I Let You Go I Let You Go by Clare Mackintosh
My rating: 4 of 5 stars

MY REVIEW...
Here is a novel with such an intriguing premise that you can't help but keep turning the pages to the end. I was fascinated to the end.

However, I was also betrayed by the author. (What follows is sort of a spoiler.) About half way through the book you suddenly find out that the first person prose is not who you have been led to believe she is. Then a little further on, and you get a whole different perspective from another first person point of view. All the while the perspective is shifted back and forth between the first first person and two detectives trying to solve the hit and run murder of a five year old boy. Then the second first person is inserted in the mix... Confused? Well, now you now how I felt while reading this book.
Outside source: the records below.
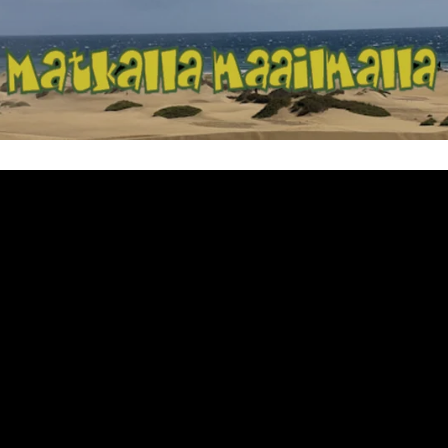
Matkalla maailma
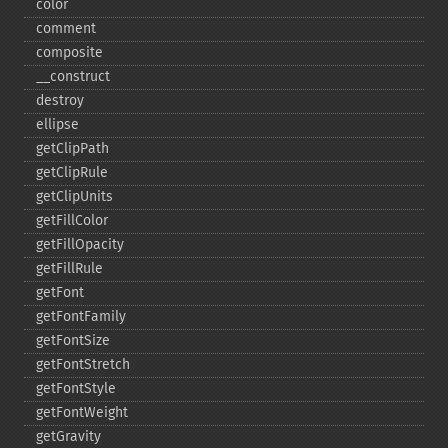
color
comment
composite
_​_​construct
destroy
ellipse
getClipPath
getClipRule
getClipUnits
getFillColor
getFillOpacity
getFillRule
getFont
getFontFamily
getFontSize
getFontStretch
getFontStyle
getFontWeight
getGravity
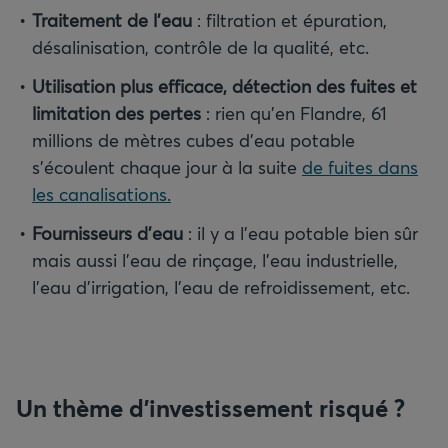
Traitement de l’eau
: filtration et épuration,
Utilisation plus efficace, détection des fuites et
limitation des pertes
: rien qu’en Flandre, 61
millions de mètres cubes d’eau potable
s’écoulent chaque jour à la suite
de fuites dans
les canalisations.
Fournisseurs d’eau
: il y a l’eau potable bien sûr
mais aussi l’eau de rinçage, l’eau industrielle,
l’eau d’irrigation, l’eau de refroidissement, etc.
Un thème d’investissement risqué ?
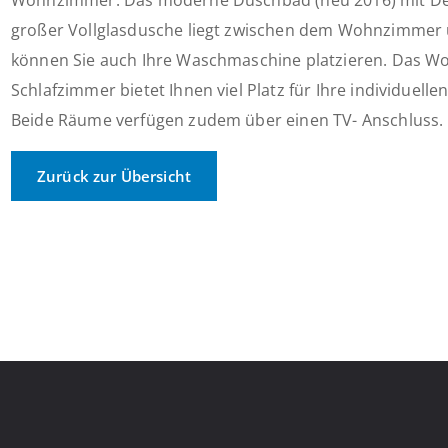
Wohnzimmer. Das moderne Duschbad (neu 2016) mit Dec
großer Vollglasdusche liegt zwischen dem Wohnzimmer 
können Sie auch Ihre Waschmaschine platzieren. Das 
Schlafzimmer bietet Ihnen viel Platz für Ihre individuell
Beide Räume verfügen zudem über einen TV- Anschluss. D
Zurück zur Übersicht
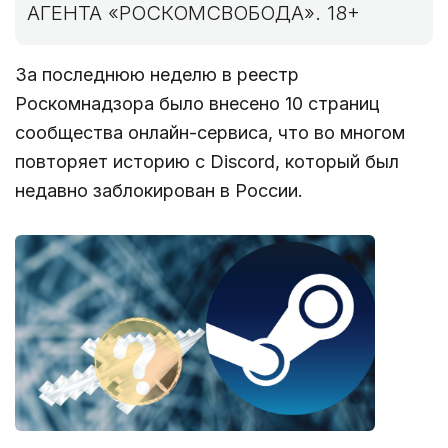
АГЕНТА «РОСКОМСВОБОДА». 18+
За последнюю неделю в реестр
Роскомнадзора было внесено 10 страниц
сообщества онлайн-сервиса, что во многом
повторяет историю с Discord, который был
недавно заблокирован в России.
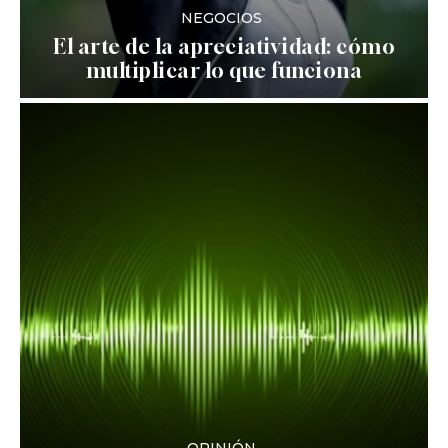
NEGOCIOS
El arte de la apreciatividad: cómo
multiplicar lo que funciona
OPINIÓN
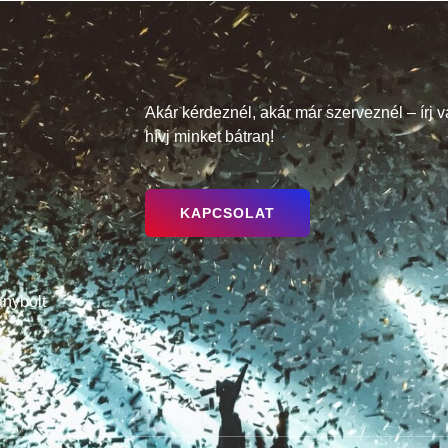
Akár kérdeznél, akár már szerveznél – írj 
hívj minket bátran!
KAPCSOLAT
nybolt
One thing to keep in mind, the writing is superb, but jumping into so many different heads is not well done. There are no transitions or even warnings that you are about to jump from Bristol to some rural, coastal village of Wales. So that brings the five-star writing down to three-stars. Then you must know that the characters are so well developed that brings the three stars up to four stars.
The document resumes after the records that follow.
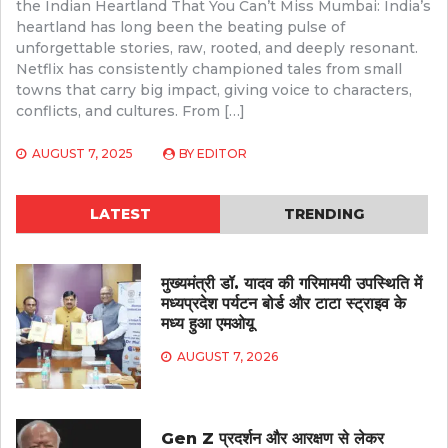
the Indian Heartland That You Can’t Miss Mumbai: India’s
heartland has long been the beating pulse of
unforgettable stories, raw, rooted, and deeply resonant.
Netflix has consistently championed tales from small
towns that carry big impact, giving voice to characters,
conflicts, and cultures. From […]
AUGUST 7, 2025
BY
EDITOR
LATEST
TRENDING
मुख्यमंत्री डॉ. यादव की गरिमामयी उपस्थिति में
मध्यप्रदेश पर्यटन बोर्ड और टाटा स्ट्राइव के
मध्य हुआ एमओयू
AUGUST 7, 2026
Gen Z प्रदर्शन और आरक्षण से लेकर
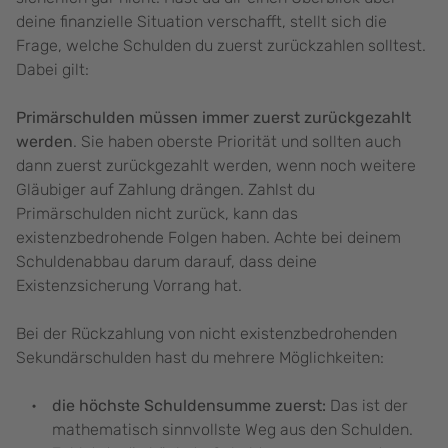
deine finanzielle Situation verschafft, stellt sich die
Frage, welche Schulden du zuerst zurückzahlen solltest.
Dabei gilt:
Primärschulden müssen immer zuerst zurückgezahlt
werden
. Sie haben oberste Priorität und sollten auch
dann zuerst zurückgezahlt werden, wenn noch weitere
Gläubiger auf Zahlung drängen. Zahlst du
Primärschulden nicht zurück, kann das
existenzbedrohende Folgen haben. Achte bei deinem
Schuldenabbau darum darauf, dass deine
Existenzsicherung Vorrang hat.
Bei der Rückzahlung von nicht existenzbedrohenden
Sekundärschulden hast du mehrere Möglichkeiten:
die höchste Schuldensumme zuerst:
Das ist der
mathematisch sinnvollste Weg aus den Schulden.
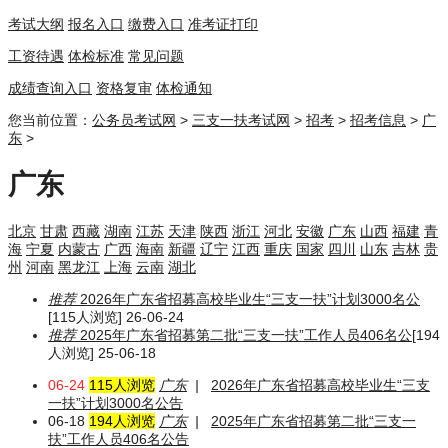
考试大纲
报名入口
缴费入口
准考证打印
工资待遇
体检标准
常见问题
成绩查询入口
资格复审
体检通知
您当前位置：
公务员考试网
>
三支一扶考试网
>
招考
>
招考信息
>
广
东
>
广东
北京
甘肃
西藏
湖南
江苏
天津
陕西
浙江
河北
安徽
广东
山西
福建
青
海
宁夏
内蒙古
广西
海南
新疆
辽宁
江西
重庆
国家
四川
山东
吉林
贵
州
河南
黑龙江
上海
云南
湖北
推荐
2026年广东省招募高校毕业生“三支一扶”计划3000名公
[115人浏览] 26-06-24
推荐
2025年广东省招募第二批“三支一扶”工作人员406名公
[194
人浏览] 25-06-18
06-24
115人浏览
广东
|
2026年广东省招募高校毕业生“三支
一扶”计划3000名公告
06-18
194人浏览
广东
|
2025年广东省招募第二批“三支一
扶”工作人员406名公告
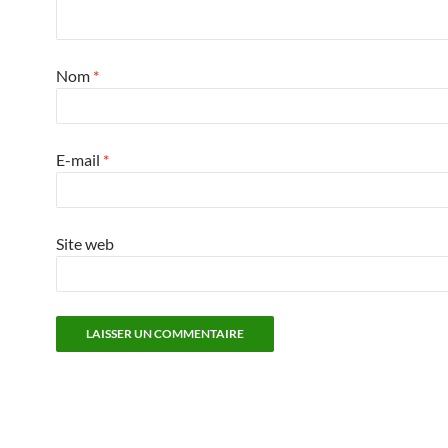
Nom
*
E-mail
*
Site web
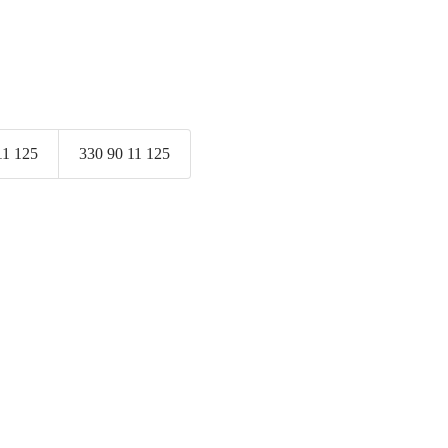
11 125
330 90 11 125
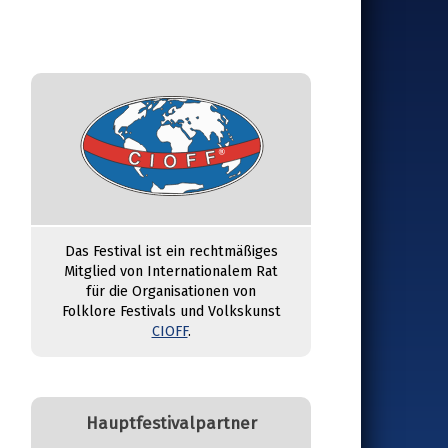
Das Festival ist ein rechtmäßiges
Mitglied von Internationalem Rat
für die Organisationen von
Folklore Festivals und Volkskunst
CIOFF
.
Hauptfestivalpartner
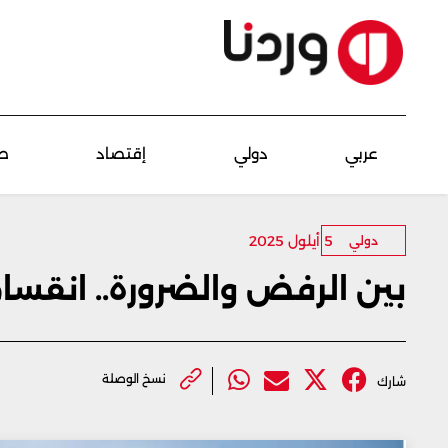
عربي
دولي
إقتصاد
ص
5 أيلول 2025
دولي
بين الرفض والضرورة.. انقسا
نسخ الوصلة
شارك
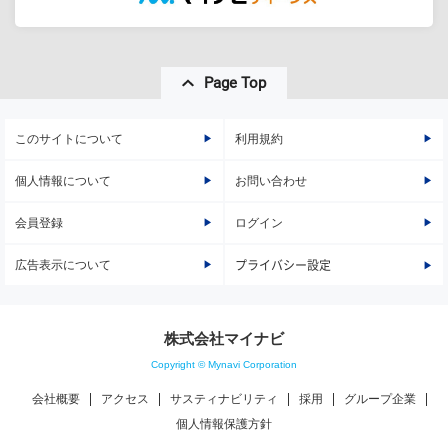
Page Top
このサイトについて
利用規約
個人情報について
お問い合わせ
会員登録
ログイン
広告表示について
プライバシー設定
株式会社マイナビ
Copyright © Mynavi Corporation
会社概要
アクセス
サスティナビリティ
採用
グループ企業
個人情報保護方針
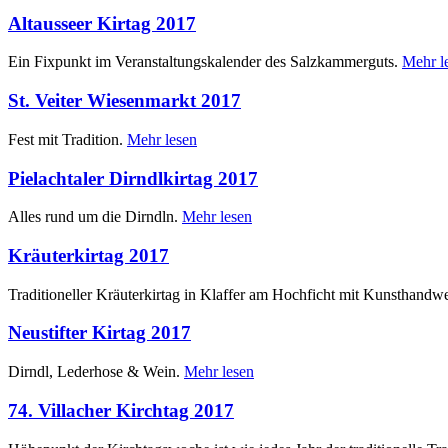
Altausseer Kirtag 2017
Ein Fixpunkt im Veranstaltungskalender des Salzkammerguts.
Mehr l
St. Veiter Wiesenmarkt 2017
Fest mit Tradition.
Mehr lesen
Pielachtaler Dirndlkirtag 2017
Alles rund um die Dirndln.
Mehr lesen
Kräuterkirtag 2017
Traditioneller Kräuterkirtag in Klaffer am Hochficht mit Kunsthand
Neustifter Kirtag 2017
Dirndl, Lederhose & Wein.
Mehr lesen
74. Villacher Kirchtag 2017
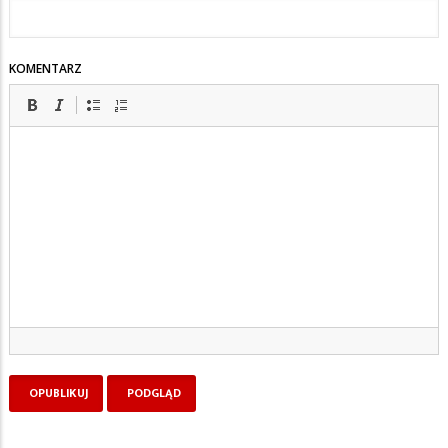
KOMENTARZ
Frankly, the story is a roller coaster, and you just have to hang on, keep reading, and maybe you'll figure it all out by the last page.
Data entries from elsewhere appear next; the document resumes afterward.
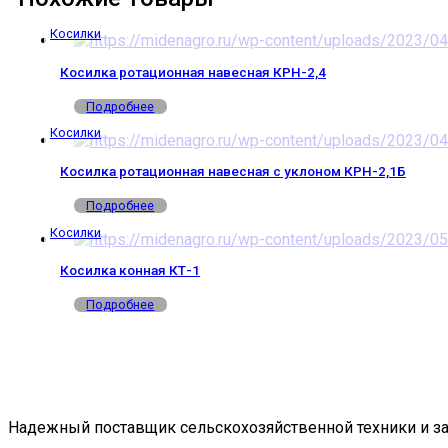
Косилки
Косилка ротационная навесная КРН-2,4
Подробнее
Косилки
Косилка ротационная навесная с уклоном КРН-2,1Б
Подробнее
Косилки
Косилка конная КТ-1
Подробнее
Надежный поставщик сельскохозяйственной техники и за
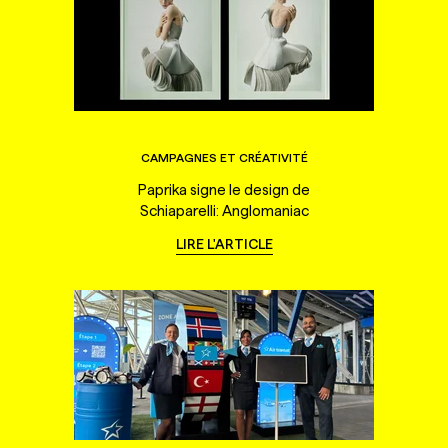
CAMPAGNES ET CRÉATIVITÉ
Paprika signe le design de
Schiaparelli: Anglomaniac
LIRE L'ARTICLE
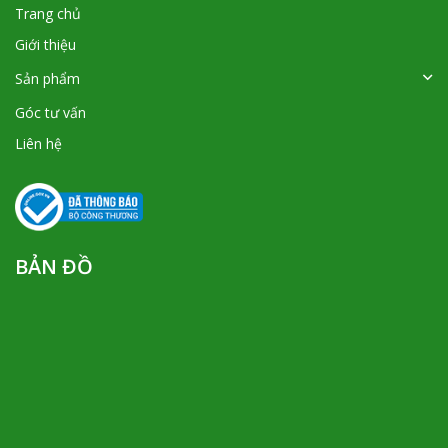
Trang chủ
Giới thiệu
Sản phẩm
Góc tư vấn
Liên hệ
BẢN ĐỒ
I hate being betrayed by the author. It isn't a murder mystery that you must figure out who killed the boy. The author makes it plain that the guilty party admits her guilt ... or is she really guilty? Maybe she has been so abused and twisted by the second first person that she lies. Or maybe she isn't lying. Well, you'll just have to read the thing to understand what I'm talking about. I don't think hiding who the first person moves the story along or even creates any more suspense. It comes off as just what it is, a plot ploy that is just a trick. I just hate that. However, the roller coaster ride was pretty good so it almost made up for the betrayal.

ABOUT THE BOOK
On a rainy afternoon, a mother's life is shattered as her son slips from her grip and runs into the street . . .

I Let You Go follows Jenna Gray as she moves to a ramshackle cottage on the remote Welsh coast, trying to escape the memory of the car accident that plays again and again in her mind and desperate to heal from the loss of her child and the rest of her painful past.